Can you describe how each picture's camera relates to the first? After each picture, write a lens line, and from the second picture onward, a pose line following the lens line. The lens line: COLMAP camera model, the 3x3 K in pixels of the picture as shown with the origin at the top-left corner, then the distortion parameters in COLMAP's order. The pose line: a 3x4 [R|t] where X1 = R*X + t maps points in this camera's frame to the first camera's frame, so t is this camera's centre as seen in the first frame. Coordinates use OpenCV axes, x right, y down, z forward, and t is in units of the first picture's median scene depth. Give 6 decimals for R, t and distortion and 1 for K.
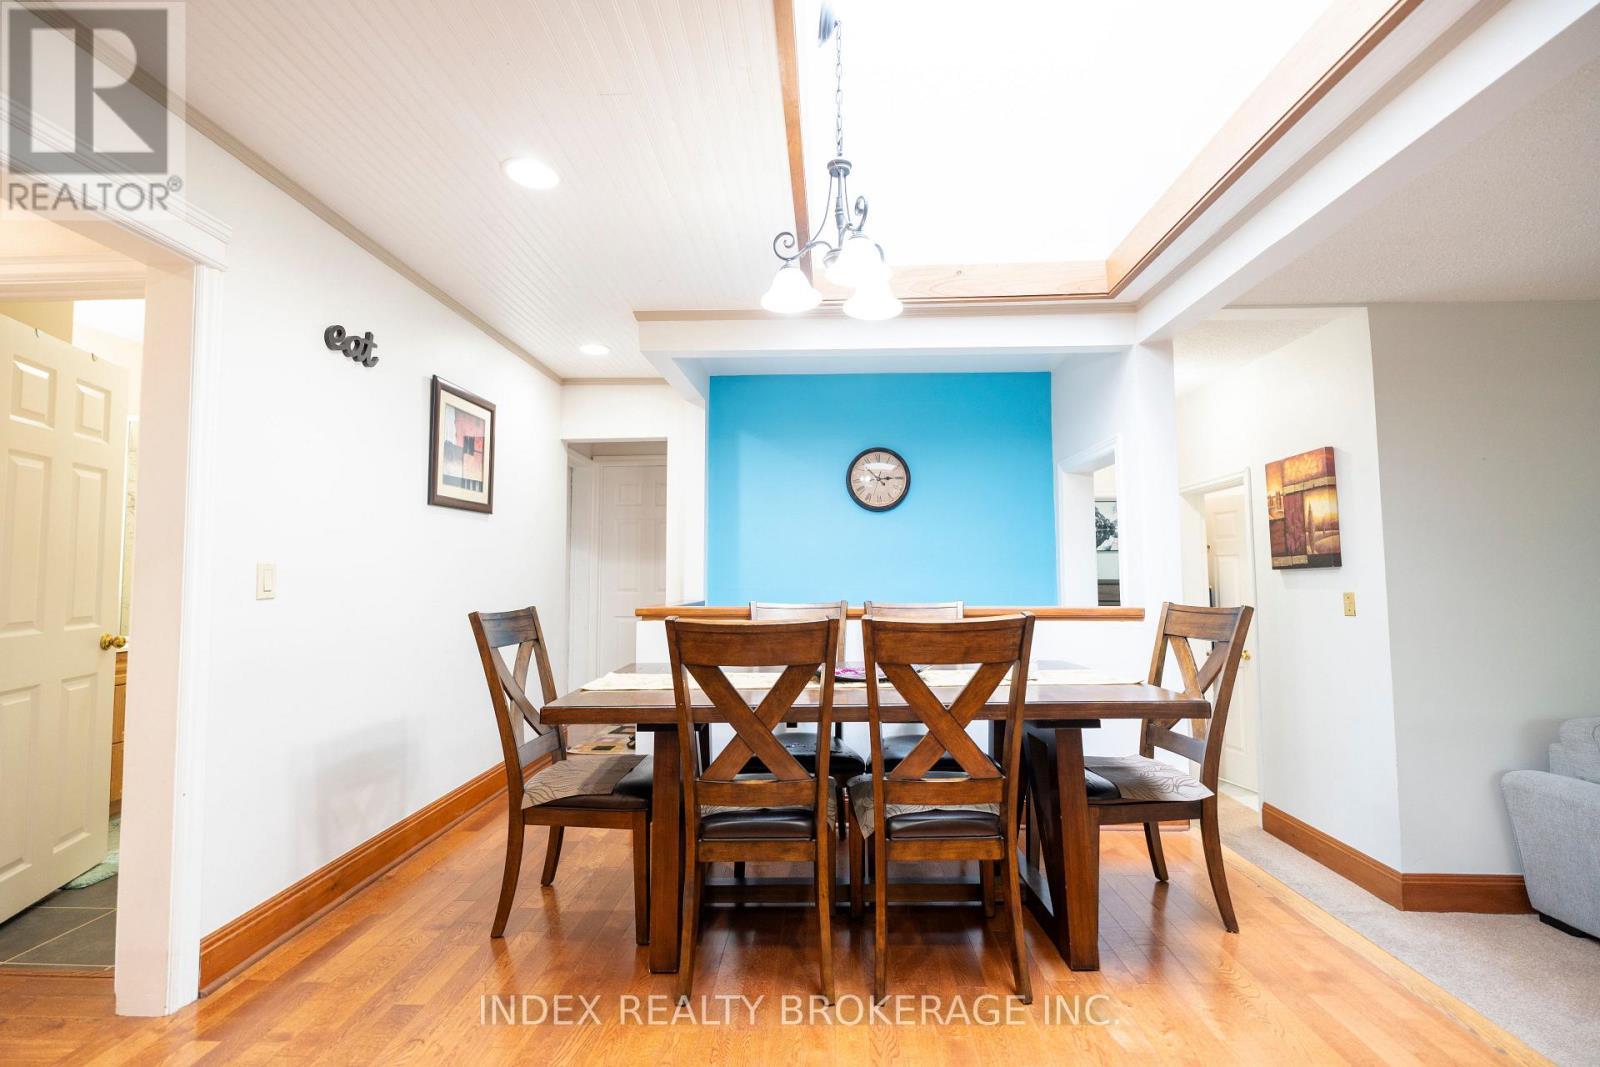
lens RADIAL K [[730.3, 0, 787.5], [0, 730.3, 534.9], [0, 0, 1]] dist [-0.012358, -0.001425]
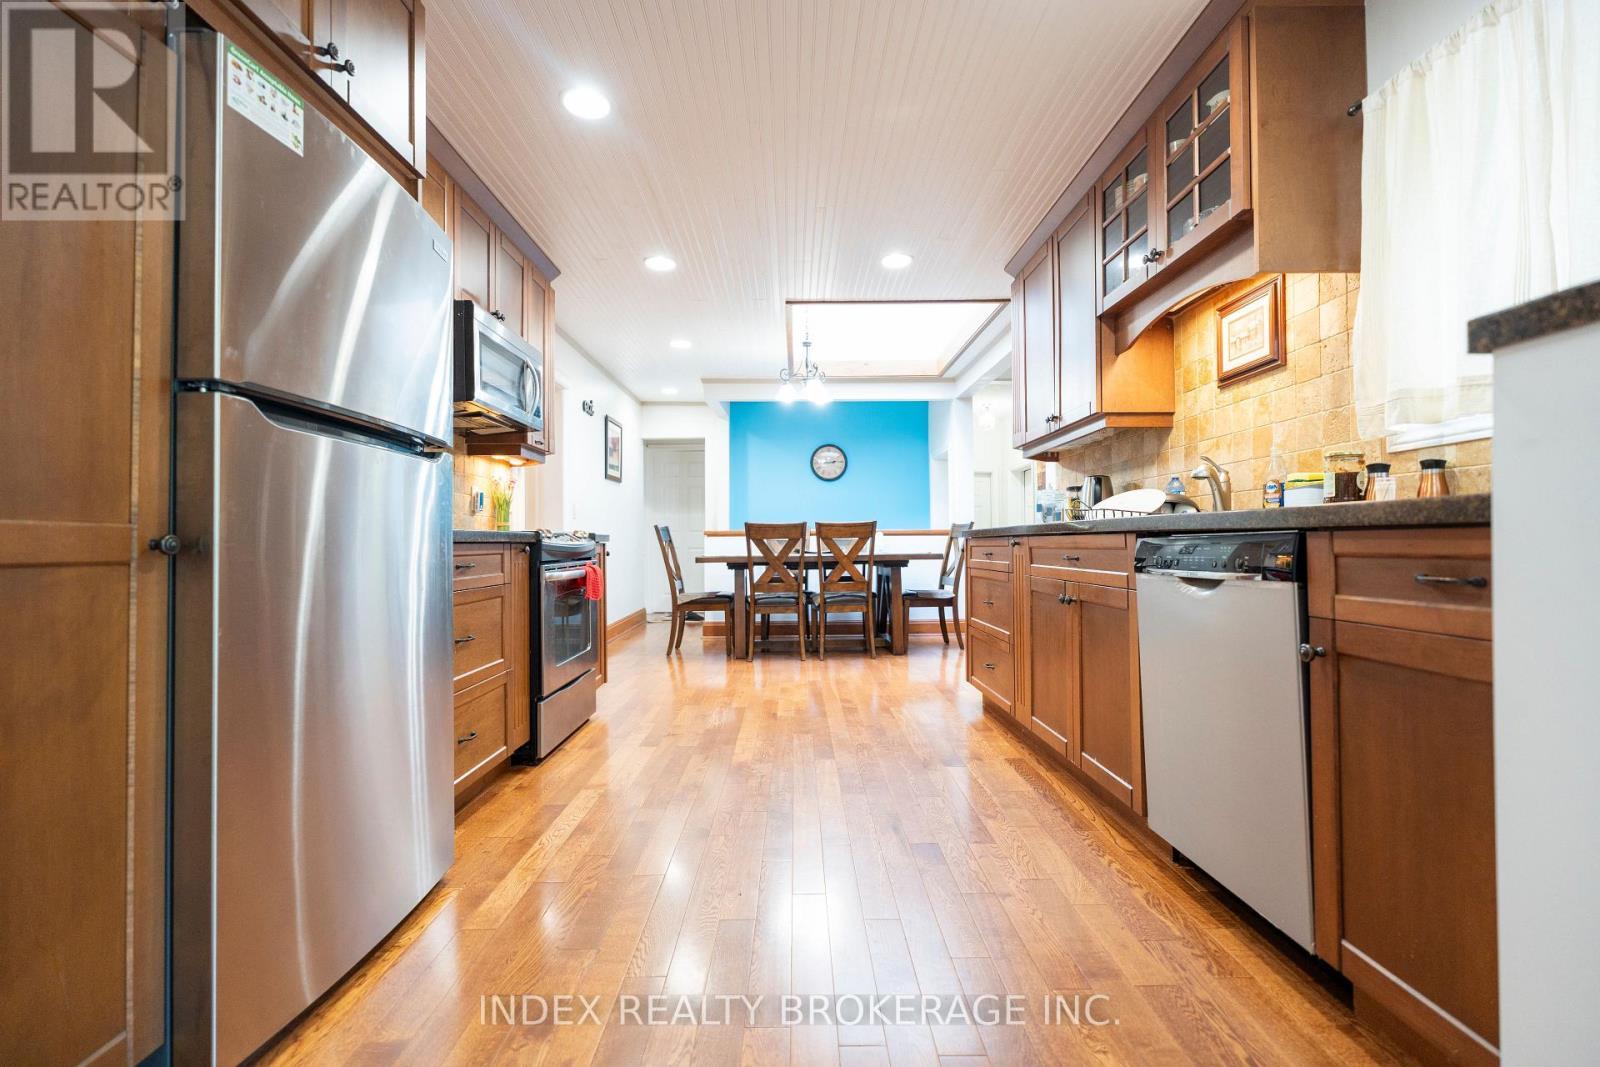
lens RADIAL K [[730.3, 0, 787.5], [0, 730.3, 534.9], [0, 0, 1]] dist [-0.012358, -0.001425]
pose [[0.998877, -0.003036, 0.047274, -0.096888], [0.000763, 0.998845, 0.048033, 0.020545], [-0.047365, -0.047943, 0.997726, -1.275602]]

▸ Prompt: The whole listing above is to be printed again exactly; pictures stay out of it.

▸ Output of the task:
Can you describe how each picture's camera relates to the first? After each picture, write a lens line, and from the second picture onward, a pose line following the lens line. The lens line: COLMAP camera model, the 3x3 K in pixels of the picture as shown with the origin at the top-left corner, then the distortion parameters in COLMAP's order. The pose line: a 3x4 [R|t] where X1 = R*X + t maps points in this camera's frame to the first camera's frame, so t is this camera's centre as seen in the first frame. Coordinates use OpenCV axes, x right, y down, z forward, and t is in units of the first picture's median scene depth. Give 6 decimals for R, t and distortion and 1 for K.
lens RADIAL K [[730.3, 0, 787.5], [0, 730.3, 534.9], [0, 0, 1]] dist [-0.012358, -0.001425]
lens RADIAL K [[730.3, 0, 787.5], [0, 730.3, 534.9], [0, 0, 1]] dist [-0.012358, -0.001425]
pose [[0.998877, -0.003036, 0.047274, -0.096888], [0.000763, 0.998845, 0.048033, 0.020545], [-0.047365, -0.047943, 0.997726, -1.275602]]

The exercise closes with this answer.